Any Monasteries still have Lay Brothers?

Lately, I’ve been feeling a call to some kind of lay brotherhood, a calling involving poverty, chastity, obedience, manual labour, and not involving the priesthood.

Are there any monasteries which still have a distinctive group of lay brothers who live under a specific rule? I think historically the Cluniac and Carthusian monks had this distinction, having lay brothers who cooked, cleaned and dealt with the running of the place so that the choir monks could dedicate themselves totally to prayer and contemplation. I know the Carthusian brothers in England do manual labour though, which I guess is because they don’t have any lay brothers any more to do this for them. It does seem like a radically counter-cultural thing to do in our democratic, egalitarian society.

I’ve felt that a real temptation in my life is intellectual pride. I’m studying for my PhD, and the secular course of my life would be to go into lecturing or policy consultancy. At the same time, I know everything I’ve ever written has been intellectually dishonest. I have a real passion for physical work in the service of God. I’ve never been happier than when cooking at the nightshelter or cleaning the Church. The idea of really quashing this under a discipline which was traditionally reserved for men referred to as illiterati or even idioti, in order to support the most holy work of priests religious would be wonderful.

Anybody know of any monasteries that still have lay brothers? I don’t mean lay brothers who are waiting to begin their training as priests, but a permanent division of lay monks and choir monks.
┄┄┄┄┄┄
| Exercise instructions |
1. For the post about lay brothers, say whether each statement agrees with it, answering yes or no and quoting the deciding words: (a) The writer is studying for a PhD. (b) The writer feels called to become a priest. (c) The writer says the Carthusian brothers in England do no manual labour.
2. From the post about lay brothers, copy out the part that begins at the words "I’ve felt that" and stops after the words "and choir monks.".
The items that come next aren't needed for anything here.

| Data provided |
┄┄┄┄┄┄
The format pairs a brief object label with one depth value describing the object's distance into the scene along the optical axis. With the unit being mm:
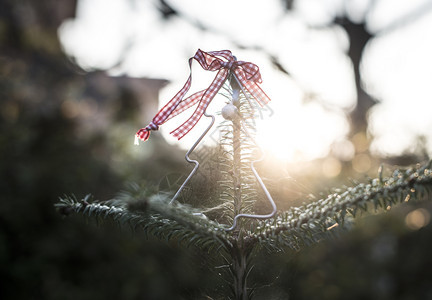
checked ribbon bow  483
┄┄┄┄┄┄
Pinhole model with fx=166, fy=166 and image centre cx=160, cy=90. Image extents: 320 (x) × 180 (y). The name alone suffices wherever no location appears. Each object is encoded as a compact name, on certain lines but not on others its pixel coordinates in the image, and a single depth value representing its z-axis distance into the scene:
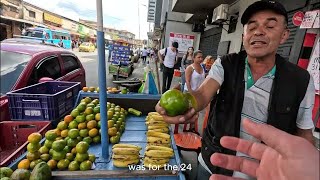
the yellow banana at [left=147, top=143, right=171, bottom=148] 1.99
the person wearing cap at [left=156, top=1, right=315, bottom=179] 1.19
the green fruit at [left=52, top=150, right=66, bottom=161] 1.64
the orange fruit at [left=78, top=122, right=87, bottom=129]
┄┄┄┄┄┄
| Answers by task |
1.
(a) Yes: "I’m studying for my PhD"
(b) No: "not involving the priesthood"
(c) No: "I know the Carthusian brothers in England do manual labour though"

2.
I’ve felt that a real temptation in my life is intellectual pride. I’m studying for my PhD, and the secular course of my life would be to go into lecturing or policy consultancy. At the same time, I know everything I’ve ever written has been intellectually dishonest. I have a real passion for physical work in the service of God. I’ve never been happier than when cooking at the nightshelter or cleaning the Church. The idea of really quashing this under a discipline which was traditionally reserved for men referred to as illiterati or even idioti, in order to support the most holy work of priests religious would be wonderful.

Anybody know of any monasteries that still have lay brothers? I don’t mean lay brothers who are waiting to begin their training as priests, but a permanent division of lay monks and choir monks.